최재구.jpg In this paper, a sparse Markov decision process (MDP) with Tsallis entropy regularizer is proposed. The proposed method applies a sparse MDP to an actor-critic method, so that multi-modal but sparse policy can be learned separately from the value function. Based on the optimality condition of a sparse MDP, we derive loss functions for updating each function through the relation between optimal value function and policy function of a sparse MDP. The proposed loss functions has the advantage that it does not need to do cumbersome calculation for supporting set of existing sparse MDP. Thanks to this advantage, we were able to extend the proposed method to continuous action space where finding a supporting set is generally intractable. We use mixture of Gaussian distribution to represent a policy in continuous action space and we make weight of mixtures sparse to get a more sparse policy function than the original mixture of Gaussian distributions. In experiments, we apply sparse actor-critic to reinforcement learning problems and show that our proposed method successfully optimizes given problems.

Learning Consistent Representation For Model-based Control (Youngjin Kim)

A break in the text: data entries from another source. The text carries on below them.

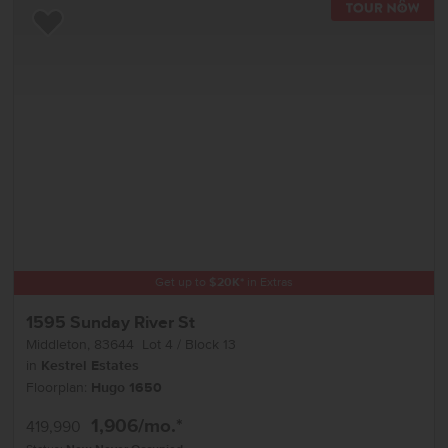
TOU
Add to Favorites
Get up to
$
20K
*
in Extras
1595 Sunday River St
Middleton
,
83644
Lot
4
Block
13
in
Kestrel Estates
Floorplan:
Hugo 1650
1,906
/mo.*
419,990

김영진.jpg Model-based deep reinforcement learning (RL) algorithms shed light on dramatic improvement of sample-efficiency, but they learn consistent dynamics only in severely limited environments. In this work, we introduce two complementary obstacles that hinder neural network based explicit transition models  from scaling to high-dimensional sequential decision making problems, in terms of model architecture and optimization. We propose four principles and corresponding novel methods to learn consistent state representation based on each diagnosis. We propose energy-based architecture that is designed for improved sample efficiency and generalizability. Proposed architecture requires smaller number of model parameters and is more sample-efficient than previous deep transition models. Further more, it does not make assumptions about state representation, state dimensionality or parametric form of distributions. Second, we also propose an entropy-regularizing replay buffer that can re-order sequential correlated samples so that mini-batch samples are fed as if they are approximately independent and identically distributed samples of all previously observed trajectories. We design experiments to show that using our approaches neural network based transition model learns latent dynamics that is consistent along trajectories in different scale, degree of correlation.

Sequence Level Training for Context Representation with Reinforcement Learning (Sanghwan Bae)

배상환.jpg Distributed representations – dense real-valued vectors that encode the semantics of linguistic units – are ubiquitous in today's NLP research. Similar to word embeddings, context vectors (CoVe) represent words in the context of sentences. However, the loss function used to train CoVe is at word level. With reinforcement learning, it can be possible to use sequence level metrics like BLEU score as objectives. This work shows that the sequence level training have advantages in context representations. From experiements with several sentence classification tasks, the result showed that the CoVe with sequence level training unifromly outperforms CoVe without it. And the proposed model also achives the comparable scores with the pretrained original CoVe, which was trained on 35 times bigger dataset.